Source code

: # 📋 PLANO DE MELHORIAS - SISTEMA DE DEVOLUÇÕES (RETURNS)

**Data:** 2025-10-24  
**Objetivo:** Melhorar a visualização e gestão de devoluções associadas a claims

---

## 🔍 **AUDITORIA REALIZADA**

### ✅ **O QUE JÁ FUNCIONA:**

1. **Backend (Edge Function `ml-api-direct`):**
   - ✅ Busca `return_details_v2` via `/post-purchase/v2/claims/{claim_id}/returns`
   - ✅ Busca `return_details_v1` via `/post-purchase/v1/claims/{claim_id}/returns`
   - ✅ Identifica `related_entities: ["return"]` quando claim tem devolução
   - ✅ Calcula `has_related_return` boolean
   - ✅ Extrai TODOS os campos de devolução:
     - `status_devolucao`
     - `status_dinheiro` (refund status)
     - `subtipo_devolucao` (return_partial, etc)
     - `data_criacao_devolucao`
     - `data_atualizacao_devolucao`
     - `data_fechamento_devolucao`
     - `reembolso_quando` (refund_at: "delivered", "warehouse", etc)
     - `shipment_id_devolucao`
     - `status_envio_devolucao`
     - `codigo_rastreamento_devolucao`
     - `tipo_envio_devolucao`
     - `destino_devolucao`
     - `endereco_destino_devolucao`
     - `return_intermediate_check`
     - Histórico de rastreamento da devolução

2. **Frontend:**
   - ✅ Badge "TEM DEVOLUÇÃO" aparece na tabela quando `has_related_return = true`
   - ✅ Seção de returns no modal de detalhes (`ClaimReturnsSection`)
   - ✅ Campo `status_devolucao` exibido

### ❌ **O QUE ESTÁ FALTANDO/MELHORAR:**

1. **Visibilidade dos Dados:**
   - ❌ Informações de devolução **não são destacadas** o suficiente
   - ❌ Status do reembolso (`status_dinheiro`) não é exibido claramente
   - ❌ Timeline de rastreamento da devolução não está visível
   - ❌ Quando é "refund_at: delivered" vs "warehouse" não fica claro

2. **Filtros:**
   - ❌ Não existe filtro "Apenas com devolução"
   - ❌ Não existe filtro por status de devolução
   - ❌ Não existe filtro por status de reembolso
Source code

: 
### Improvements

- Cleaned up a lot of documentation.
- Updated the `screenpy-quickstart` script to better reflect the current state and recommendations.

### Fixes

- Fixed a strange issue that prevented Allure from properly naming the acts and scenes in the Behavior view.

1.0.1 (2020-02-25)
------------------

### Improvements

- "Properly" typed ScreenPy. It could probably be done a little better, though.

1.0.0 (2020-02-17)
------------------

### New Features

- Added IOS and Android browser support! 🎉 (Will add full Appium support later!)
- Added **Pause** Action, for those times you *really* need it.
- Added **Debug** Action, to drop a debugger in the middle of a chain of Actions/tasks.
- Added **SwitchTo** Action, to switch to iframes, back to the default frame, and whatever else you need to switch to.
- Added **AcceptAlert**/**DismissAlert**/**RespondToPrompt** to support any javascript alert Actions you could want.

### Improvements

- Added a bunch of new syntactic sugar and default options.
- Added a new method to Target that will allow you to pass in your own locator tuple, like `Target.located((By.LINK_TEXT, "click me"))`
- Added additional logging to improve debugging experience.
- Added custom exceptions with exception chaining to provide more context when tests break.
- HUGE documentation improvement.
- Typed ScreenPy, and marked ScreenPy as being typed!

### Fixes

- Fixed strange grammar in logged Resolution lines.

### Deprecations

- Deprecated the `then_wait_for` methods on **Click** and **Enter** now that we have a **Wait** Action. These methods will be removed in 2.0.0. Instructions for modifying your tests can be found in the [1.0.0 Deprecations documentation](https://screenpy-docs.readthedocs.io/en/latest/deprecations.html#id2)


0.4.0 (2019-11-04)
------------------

**WHAT YOU WILL DO**. Retype the material in full. Keep every character as it is.

**SOLUTION BELOW**.
Source code

: # 📋 PLANO DE MELHORIAS - SISTEMA DE DEVOLUÇÕES (RETURNS)

**Data:** 2025-10-24  
**Objetivo:** Melhorar a visualização e gestão de devoluções associadas a claims

---

## 🔍 **AUDITORIA REALIZADA**

### ✅ **O QUE JÁ FUNCIONA:**

1. **Backend (Edge Function `ml-api-direct`):**
   - ✅ Busca `return_details_v2` via `/post-purchase/v2/claims/{claim_id}/returns`
   - ✅ Busca `return_details_v1` via `/post-purchase/v1/claims/{claim_id}/returns`
   - ✅ Identifica `related_entities: ["return"]` quando claim tem devolução
   - ✅ Calcula `has_related_return` boolean
   - ✅ Extrai TODOS os campos de devolução:
     - `status_devolucao`
     - `status_dinheiro` (refund status)
     - `subtipo_devolucao` (return_partial, etc)
     - `data_criacao_devolucao`
     - `data_atualizacao_devolucao`
     - `data_fechamento_devolucao`
     - `reembolso_quando` (refund_at: "delivered", "warehouse", etc)
     - `shipment_id_devolucao`
     - `status_envio_devolucao`
     - `codigo_rastreamento_devolucao`
     - `tipo_envio_devolucao`
     - `destino_devolucao`
     - `endereco_destino_devolucao`
     - `return_intermediate_check`
     - Histórico de rastreamento da devolução

2. **Frontend:**
   - ✅ Badge "TEM DEVOLUÇÃO" aparece na tabela quando `has_related_return = true`
   - ✅ Seção de returns no modal de detalhes (`ClaimReturnsSection`)
   - ✅ Campo `status_devolucao` exibido

### ❌ **O QUE ESTÁ FALTANDO/MELHORAR:**

1. **Visibilidade dos Dados:**
   - ❌ Informações de devolução **não são destacadas** o suficiente
   - ❌ Status do reembolso (`status_dinheiro`) não é exibido claramente
   - ❌ Timeline de rastreamento da devolução não está visível
   - ❌ Quando é "refund_at: delivered" vs "warehouse" não fica claro

2. **Filtros:**
   - ❌ Não existe filtro "Apenas com devolução"
   - ❌ Não existe filtro por status de devolução
   - ❌ Não existe filtro por status de reembolso
Source code

: 
### Improvements

- Cleaned up a lot of documentation.
- Updated the `screenpy-quickstart` script to better reflect the current state and recommendations.

### Fixes

- Fixed a strange issue that prevented Allure from properly naming the acts and scenes in the Behavior view.

1.0.1 (2020-02-25)
------------------

### Improvements

- "Properly" typed ScreenPy. It could probably be done a little better, though.

1.0.0 (2020-02-17)
------------------

### New Features

- Added IOS and Android browser support! 🎉 (Will add full Appium support later!)
- Added **Pause** Action, for those times you *really* need it.
- Added **Debug** Action, to drop a debugger in the middle of a chain of Actions/tasks.
- Added **SwitchTo** Action, to switch to iframes, back to the default frame, and whatever else you need to switch to.
- Added **AcceptAlert**/**DismissAlert**/**RespondToPrompt** to support any javascript alert Actions you could want.

### Improvements

- Added a bunch of new syntactic sugar and default options.
- Added a new method to Target that will allow you to pass in your own locator tuple, like `Target.located((By.LINK_TEXT, "click me"))`
- Added additional logging to improve debugging experience.
- Added custom exceptions with exception chaining to provide more context when tests break.
- HUGE documentation improvement.
- Typed ScreenPy, and marked ScreenPy as being typed!

### Fixes

- Fixed strange grammar in logged Resolution lines.

### Deprecations

- Deprecated the `then_wait_for` methods on **Click** and **Enter** now that we have a **Wait** Action. These methods will be removed in 2.0.0. Instructions for modifying your tests can be found in the [1.0.0 Deprecations documentation](https://screenpy-docs.readthedocs.io/en/latest/deprecations.html#id2)


0.4.0 (2019-11-04)
------------------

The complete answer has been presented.